_EXERCISE MATERIAL_.
:::::

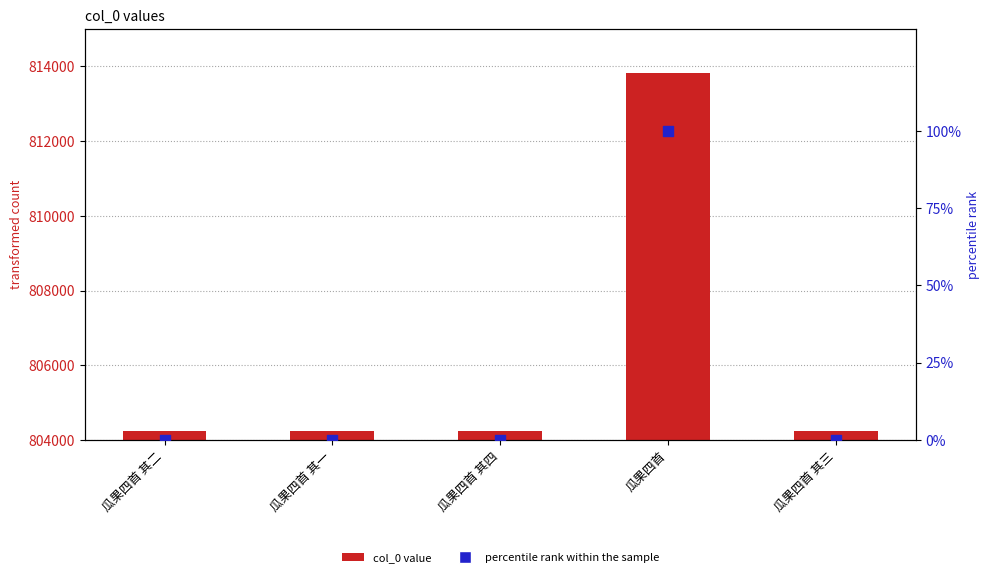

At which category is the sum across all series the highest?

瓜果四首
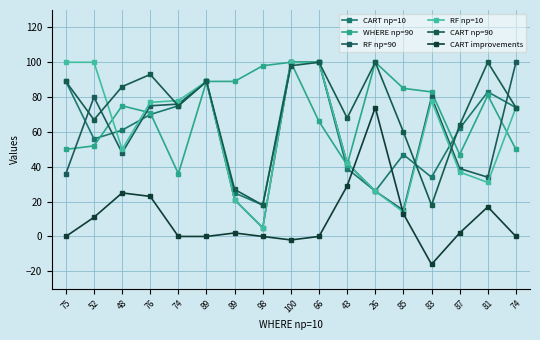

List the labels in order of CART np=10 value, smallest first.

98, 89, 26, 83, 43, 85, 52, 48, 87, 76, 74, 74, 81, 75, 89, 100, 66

:::::

Convert all the entries above into a numbered list with one item per line. Omit the blank lines and the pictures.

1. At which category is the sum across all series the highest?
2. 瓜果四首
3. List the labels in order of CART np=10 value, smallest first.
4. 98, 89, 26, 83, 43, 85, 52, 48, 87, 76, 74, 74, 81, 75, 89, 100, 66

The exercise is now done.